No. I primi lanci angle si fanno tranquillamente con una tuta FS standard. Una tuta angle dedicata è utile quando si vuole fare angle strutturato con altri che usano tute simili, ma non è il primo investimento da fare. Un buon coach ti indicherà quando e se ha senso passare a una tuta dedicata.
Quali DZ italiane hanno attività angle flying regolare?
Le DZ con maggiore attività angle in Italia tendono a essere quelle con alto volume di lanci: Cumiana (TO), Fano (PU), Treviso, Casale Monferrato (AL) e alcune DZ dell'area romana. La situazione cambia stagionalmente: contatta direttamente il manifest della DZ che ti interessa per avere informazioni aggiornate.
Come si differenzia l'angle flying dal tracking?
Il tracking è un volo orizzontale in posizione relativamente piatta, usato principalmente per la separazione prima dell'apertura.

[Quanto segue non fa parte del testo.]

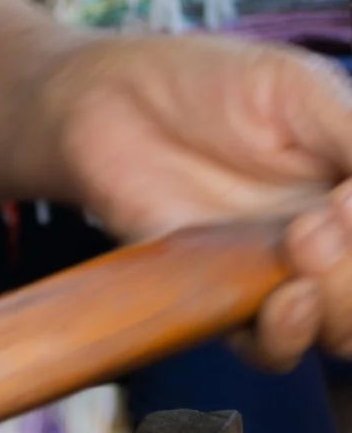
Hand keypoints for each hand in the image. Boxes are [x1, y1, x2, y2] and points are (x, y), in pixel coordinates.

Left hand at [52, 30, 351, 366]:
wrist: (105, 100)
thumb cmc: (205, 82)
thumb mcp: (299, 88)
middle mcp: (336, 244)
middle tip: (317, 225)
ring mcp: (285, 278)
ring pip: (342, 332)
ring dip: (338, 308)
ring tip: (299, 251)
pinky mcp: (225, 303)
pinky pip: (270, 350)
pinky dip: (286, 337)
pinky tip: (277, 300)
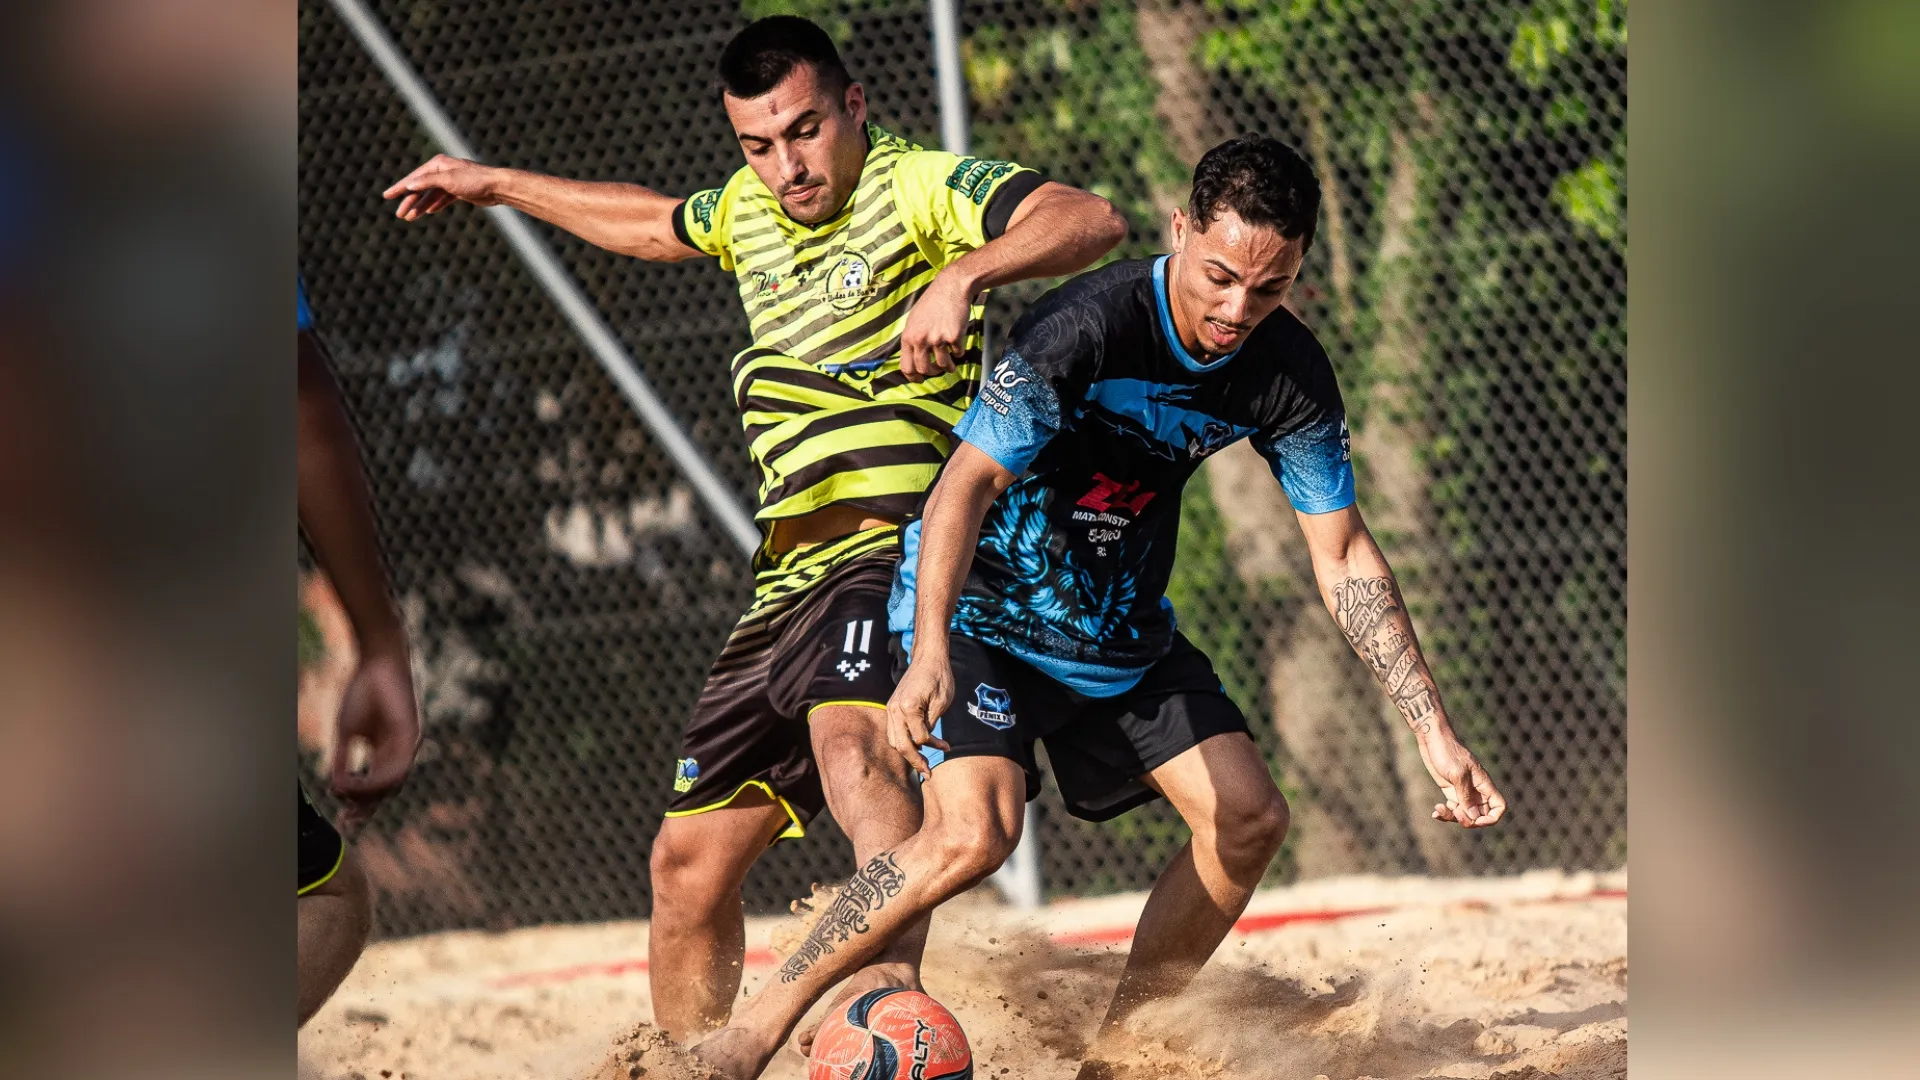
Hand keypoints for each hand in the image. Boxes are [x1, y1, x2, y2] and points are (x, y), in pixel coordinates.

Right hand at [329, 645, 421, 832]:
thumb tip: (335, 786)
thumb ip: (342, 759)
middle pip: (387, 791)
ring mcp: (408, 746)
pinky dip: (376, 780)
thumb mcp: (346, 732)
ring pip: (393, 784)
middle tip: (346, 820)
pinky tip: (357, 784)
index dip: (361, 804)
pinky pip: (398, 768)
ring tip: (345, 798)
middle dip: (366, 807)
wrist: (377, 663)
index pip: (377, 786)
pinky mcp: (412, 736)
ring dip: (368, 795)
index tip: (343, 819)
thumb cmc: (362, 692)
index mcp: (386, 751)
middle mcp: (400, 752)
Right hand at [383, 154, 503, 220]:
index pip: (414, 178)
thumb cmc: (474, 180)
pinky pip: (442, 198)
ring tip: (409, 218)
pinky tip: (428, 212)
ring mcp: (451, 181)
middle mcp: (443, 171)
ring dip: (421, 206)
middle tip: (399, 215)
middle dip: (410, 201)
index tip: (386, 195)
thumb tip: (409, 185)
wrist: (497, 187)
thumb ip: (428, 182)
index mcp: (438, 164)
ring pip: (431, 195)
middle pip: (421, 187)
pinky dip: (435, 204)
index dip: (399, 187)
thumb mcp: (448, 180)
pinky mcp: (460, 190)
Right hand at [885, 652, 953, 777]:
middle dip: (915, 761)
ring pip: (894, 740)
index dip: (934, 745)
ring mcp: (891, 708)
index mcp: (908, 706)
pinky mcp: (892, 707)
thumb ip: (931, 724)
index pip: (919, 737)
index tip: (947, 748)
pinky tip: (915, 748)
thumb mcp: (941, 702)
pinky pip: (894, 731)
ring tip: (922, 764)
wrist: (928, 657)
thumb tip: (925, 744)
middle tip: (928, 774)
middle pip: (901, 744)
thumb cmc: (939, 677)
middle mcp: (895, 709)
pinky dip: (903, 741)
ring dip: (907, 754)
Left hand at [898, 270, 973, 382]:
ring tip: (951, 364)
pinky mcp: (954, 337)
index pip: (906, 367)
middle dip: (933, 373)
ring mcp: (937, 339)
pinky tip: (958, 342)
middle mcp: (920, 340)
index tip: (920, 380)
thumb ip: (912, 339)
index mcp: (908, 337)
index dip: (913, 378)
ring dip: (949, 367)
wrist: (951, 287)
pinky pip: (958, 353)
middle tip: (938, 370)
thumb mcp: (914, 320)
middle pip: (925, 370)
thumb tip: (913, 361)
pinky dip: (959, 351)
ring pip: (943, 365)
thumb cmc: (933, 302)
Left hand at [1415, 728, 1506, 828]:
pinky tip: (1435, 812)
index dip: (1491, 818)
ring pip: (1465, 814)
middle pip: (1480, 815)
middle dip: (1468, 820)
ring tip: (1439, 809)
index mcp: (1484, 784)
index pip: (1499, 807)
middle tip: (1454, 812)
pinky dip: (1445, 813)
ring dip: (1453, 817)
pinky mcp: (1450, 790)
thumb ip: (1465, 796)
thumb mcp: (1457, 773)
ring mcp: (1463, 790)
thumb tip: (1473, 817)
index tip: (1475, 819)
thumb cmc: (1447, 751)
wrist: (1432, 738)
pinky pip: (1453, 809)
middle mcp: (1476, 790)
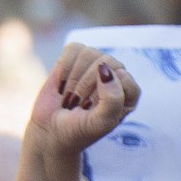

L'angle flying è una disciplina strutturata con volo inclinato a circa 30-50°, velocità verticale intermedia tra boxman e head-down, forte componente orizzontale, e formazioni costruite in movimento. Il tracking è un prerequisito dell'angle, ma non è angle flying.
Il video è obbligatorio in un camp di angle flying?
Non è obbligatorio per legge, ma è essenziale per un coaching efficace. Il debriefing video permette al coach di identificare problemi di body position che dall'interno della formazione non si percepiscono. Un camp senza video sistematico è un camp con metà degli strumenti. Se un coach non usa il video, chiediti perché.